WHAT IS EXPECTED
Retype the data that follows with no alterations, please.

DATA FOR THE TASK
★ ★ ★ ★ ★ ★ ★
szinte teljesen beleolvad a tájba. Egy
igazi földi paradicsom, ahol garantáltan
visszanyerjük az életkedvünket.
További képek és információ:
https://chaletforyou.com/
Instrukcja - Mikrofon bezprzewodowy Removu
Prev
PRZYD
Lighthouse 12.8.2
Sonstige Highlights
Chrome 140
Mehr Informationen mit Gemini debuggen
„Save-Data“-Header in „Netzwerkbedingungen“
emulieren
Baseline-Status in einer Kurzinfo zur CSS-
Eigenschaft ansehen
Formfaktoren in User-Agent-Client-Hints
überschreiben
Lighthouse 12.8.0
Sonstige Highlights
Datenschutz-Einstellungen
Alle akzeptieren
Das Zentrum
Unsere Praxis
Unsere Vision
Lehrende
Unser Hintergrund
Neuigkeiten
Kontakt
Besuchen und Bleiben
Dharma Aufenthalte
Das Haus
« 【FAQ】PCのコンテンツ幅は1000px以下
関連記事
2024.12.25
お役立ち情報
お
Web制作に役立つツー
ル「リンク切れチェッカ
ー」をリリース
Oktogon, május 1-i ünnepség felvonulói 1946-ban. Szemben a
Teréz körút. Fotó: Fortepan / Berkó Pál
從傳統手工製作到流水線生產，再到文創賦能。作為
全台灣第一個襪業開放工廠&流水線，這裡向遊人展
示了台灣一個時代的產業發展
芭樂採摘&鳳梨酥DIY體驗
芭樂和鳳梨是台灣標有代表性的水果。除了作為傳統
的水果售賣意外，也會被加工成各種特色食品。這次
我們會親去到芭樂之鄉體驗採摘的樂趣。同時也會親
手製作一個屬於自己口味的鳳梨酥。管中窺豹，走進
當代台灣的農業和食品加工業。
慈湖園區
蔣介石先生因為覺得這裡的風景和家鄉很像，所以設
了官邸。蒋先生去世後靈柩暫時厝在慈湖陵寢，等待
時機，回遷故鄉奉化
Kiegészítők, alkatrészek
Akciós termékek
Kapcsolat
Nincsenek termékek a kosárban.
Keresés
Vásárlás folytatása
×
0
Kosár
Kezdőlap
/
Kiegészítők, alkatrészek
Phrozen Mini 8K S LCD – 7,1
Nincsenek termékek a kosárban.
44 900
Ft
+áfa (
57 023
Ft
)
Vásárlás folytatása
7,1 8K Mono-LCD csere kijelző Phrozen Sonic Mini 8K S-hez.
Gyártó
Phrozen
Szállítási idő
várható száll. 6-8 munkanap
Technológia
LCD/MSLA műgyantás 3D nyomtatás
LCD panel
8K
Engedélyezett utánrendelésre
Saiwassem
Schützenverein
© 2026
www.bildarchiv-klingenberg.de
★ ★ ★ ★ ★ ★ ★
SOLUTION FOR THIS TASK
szinte teljesen beleolvad a tájba. Egy
igazi földi paradicsom, ahol garantáltan
visszanyerjük az életkedvünket.
További képek és információ:
https://chaletforyou.com/
Instrukcja - Mikrofon bezprzewodowy Removu
Prev
PRZYD
Lighthouse 12.8.2
Sonstige Highlights
Chrome 140
Mehr Informationen mit Gemini debuggen
„Save-Data“-Header in „Netzwerkbedingungen“
emulieren
Baseline-Status in einer Kurzinfo zur CSS-
Eigenschaft ansehen
Formfaktoren in User-Agent-Client-Hints
überschreiben
Lighthouse 12.8.0
Sonstige Highlights
Datenschutz-Einstellungen
Alle akzeptieren
Das Zentrum
Unsere Praxis
Unsere Vision
Lehrende
Unser Hintergrund
Neuigkeiten
Kontakt
Besuchen und Bleiben
Dharma Aufenthalte
Das Haus
« 【FAQ】PCのコンテンツ幅は1000px以下
関連記事
2024.12.25
お役立ち情報
お
Web制作に役立つツー
ル「リンク切れチェッカ
ー」をリリース
Oktogon, május 1-i ünnepség felvonulói 1946-ban. Szemben a
Teréz körút. Fotó: Fortepan / Berkó Pál
從傳統手工製作到流水線生產，再到文創賦能。作為
全台灣第一個襪業開放工廠&流水線，這裡向遊人展
示了台灣一個時代的產業發展
芭樂採摘&鳳梨酥DIY體驗
芭樂和鳳梨是台灣標有代表性的水果。除了作為傳統
的水果售賣意外，也會被加工成各種特色食品。這次
我們會親去到芭樂之鄉體驗採摘的樂趣。同時也會親
手製作一個屬於自己口味的鳳梨酥。管中窺豹，走進
當代台灣的農業和食品加工業。
慈湖園區
蔣介石先生因為覺得這裡的風景和家鄉很像，所以設
了官邸。蒋先生去世後靈柩暫時厝在慈湖陵寢，等待
時機，回遷故鄉奉化
Kiegészítők, alkatrészek
Akciós termékek
Kapcsolat
Nincsenek termékek a kosárban.
Keresés
Vásárlás folytatása
×
0
Kosár
Kezdőlap
/
Kiegészítők, alkatrészek
Phrozen Mini 8K S LCD – 7,1
Nincsenek termékek a kosárban.
44 900
Ft
+áfa (
57 023
Ft
)
Vásárlás folytatása
7,1 8K Mono-LCD csere kijelző Phrozen Sonic Mini 8K S-hez.
Gyártó
Phrozen
Szállítási idő
várható száll. 6-8 munkanap
Technológia
LCD/MSLA műgyantás 3D nyomtatás
LCD panel
8K
Engedélyezett utánrendelésre
Saiwassem
Schützenverein
© 2026
www.bildarchiv-klingenberg.de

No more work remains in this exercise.